The intervention unfolded within a context full of layers: the festival took place at the Kunstmuseum Basel and intersected with an exhibition dedicated to the Italian artist Medardo Rosso, whose practice revolves around sculpture as gesture, process, and temporality. From this convergence, Valladolid asks: what does it mean to intervene in the city of performance, within a performance festival, while the museum proposes to read sculpture through a performative lens? Inspired by a phrase from Rosso “Nothing is material in space”the artist challenges the limits of institutional action and reflects on the place of performance within those frameworks.
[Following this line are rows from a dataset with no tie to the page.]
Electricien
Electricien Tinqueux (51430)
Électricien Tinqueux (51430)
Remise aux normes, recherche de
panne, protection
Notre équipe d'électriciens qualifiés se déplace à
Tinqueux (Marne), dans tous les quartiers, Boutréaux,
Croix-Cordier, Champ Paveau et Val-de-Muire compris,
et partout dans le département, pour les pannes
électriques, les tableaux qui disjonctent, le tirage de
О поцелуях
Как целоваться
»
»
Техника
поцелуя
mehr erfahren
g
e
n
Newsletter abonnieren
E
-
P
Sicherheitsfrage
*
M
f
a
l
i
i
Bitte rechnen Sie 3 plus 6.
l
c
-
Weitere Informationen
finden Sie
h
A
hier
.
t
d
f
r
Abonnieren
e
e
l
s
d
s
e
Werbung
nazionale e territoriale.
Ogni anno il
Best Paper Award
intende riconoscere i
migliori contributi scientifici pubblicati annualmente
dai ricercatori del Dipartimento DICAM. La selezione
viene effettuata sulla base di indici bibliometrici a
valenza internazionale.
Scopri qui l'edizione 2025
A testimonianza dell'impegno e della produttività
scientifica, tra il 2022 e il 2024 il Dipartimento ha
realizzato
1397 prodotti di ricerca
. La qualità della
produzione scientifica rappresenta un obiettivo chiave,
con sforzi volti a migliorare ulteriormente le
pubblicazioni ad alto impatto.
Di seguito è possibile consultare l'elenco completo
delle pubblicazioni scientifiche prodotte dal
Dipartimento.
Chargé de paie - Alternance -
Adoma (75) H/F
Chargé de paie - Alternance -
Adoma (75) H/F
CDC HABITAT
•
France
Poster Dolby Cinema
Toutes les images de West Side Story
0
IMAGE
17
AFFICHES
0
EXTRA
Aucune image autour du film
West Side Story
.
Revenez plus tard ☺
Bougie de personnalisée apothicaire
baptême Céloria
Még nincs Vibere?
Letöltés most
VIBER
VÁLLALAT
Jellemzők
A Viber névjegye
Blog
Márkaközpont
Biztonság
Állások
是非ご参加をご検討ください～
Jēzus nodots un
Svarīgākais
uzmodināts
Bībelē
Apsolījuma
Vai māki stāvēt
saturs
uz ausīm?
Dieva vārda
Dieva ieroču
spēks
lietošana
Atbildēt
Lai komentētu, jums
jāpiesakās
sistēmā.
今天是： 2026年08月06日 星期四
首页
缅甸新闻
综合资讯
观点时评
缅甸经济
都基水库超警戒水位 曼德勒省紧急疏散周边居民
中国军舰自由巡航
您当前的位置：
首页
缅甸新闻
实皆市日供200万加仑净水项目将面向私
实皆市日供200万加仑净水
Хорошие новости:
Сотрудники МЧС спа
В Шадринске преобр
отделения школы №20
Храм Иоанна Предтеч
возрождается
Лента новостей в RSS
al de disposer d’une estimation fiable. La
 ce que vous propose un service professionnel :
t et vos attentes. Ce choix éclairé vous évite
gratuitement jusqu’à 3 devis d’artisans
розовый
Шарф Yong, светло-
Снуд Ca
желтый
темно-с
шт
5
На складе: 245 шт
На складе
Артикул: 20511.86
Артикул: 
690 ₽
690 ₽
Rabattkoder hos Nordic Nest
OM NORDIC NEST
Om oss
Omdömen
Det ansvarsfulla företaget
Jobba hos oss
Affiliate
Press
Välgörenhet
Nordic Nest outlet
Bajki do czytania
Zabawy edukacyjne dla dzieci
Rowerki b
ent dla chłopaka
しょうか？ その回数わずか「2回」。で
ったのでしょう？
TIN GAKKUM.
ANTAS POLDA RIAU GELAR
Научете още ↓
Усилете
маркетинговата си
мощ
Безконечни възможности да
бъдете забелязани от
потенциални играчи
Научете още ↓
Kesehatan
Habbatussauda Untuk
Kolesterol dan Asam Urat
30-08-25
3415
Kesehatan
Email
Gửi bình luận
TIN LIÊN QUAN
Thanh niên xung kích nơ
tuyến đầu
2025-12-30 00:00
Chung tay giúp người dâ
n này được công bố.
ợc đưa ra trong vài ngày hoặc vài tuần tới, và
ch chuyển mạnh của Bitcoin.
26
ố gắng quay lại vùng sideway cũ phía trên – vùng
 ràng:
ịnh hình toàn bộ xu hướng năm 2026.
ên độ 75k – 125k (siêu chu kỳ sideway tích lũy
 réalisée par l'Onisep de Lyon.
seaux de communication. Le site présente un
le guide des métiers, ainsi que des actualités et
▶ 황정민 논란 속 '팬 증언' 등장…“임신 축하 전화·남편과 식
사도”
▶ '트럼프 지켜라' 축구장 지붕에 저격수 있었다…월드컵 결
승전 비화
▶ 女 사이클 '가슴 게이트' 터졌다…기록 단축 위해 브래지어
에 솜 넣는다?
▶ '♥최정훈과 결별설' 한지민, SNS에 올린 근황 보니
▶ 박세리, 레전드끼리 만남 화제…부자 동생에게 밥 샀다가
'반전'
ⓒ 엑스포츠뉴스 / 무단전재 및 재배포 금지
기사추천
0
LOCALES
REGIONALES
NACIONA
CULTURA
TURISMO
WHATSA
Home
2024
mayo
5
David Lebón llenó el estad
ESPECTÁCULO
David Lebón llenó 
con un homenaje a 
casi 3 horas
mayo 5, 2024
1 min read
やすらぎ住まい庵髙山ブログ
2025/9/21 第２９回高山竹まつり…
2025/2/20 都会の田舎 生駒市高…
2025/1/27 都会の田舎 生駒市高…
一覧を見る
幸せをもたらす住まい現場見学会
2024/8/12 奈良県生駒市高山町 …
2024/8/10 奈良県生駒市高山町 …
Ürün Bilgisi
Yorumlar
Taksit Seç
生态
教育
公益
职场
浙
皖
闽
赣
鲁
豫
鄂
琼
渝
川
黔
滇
The work stems from Are You an NPC?, an ongoing research project developed during her residency at Atelier Mondial, supported by Pro Helvetia South America. The project centers around the figure of the NPC (Non-Playable Character), a secondary video game character who merely repeats preset behaviors, without agency or deviation. Starting from this archetype, the artist explores ways of inhabiting public and institutional space through presences that do not demand attention, yet silently and deliberately alter the environment.
The work is structured around a central question: what happens when something does not seek to be seen, yet still produces a crack in collective perception? It explores that friction between the visible and the unnoticed, in tune with the way digital devices operate on bodies and behavior without declaring their influence.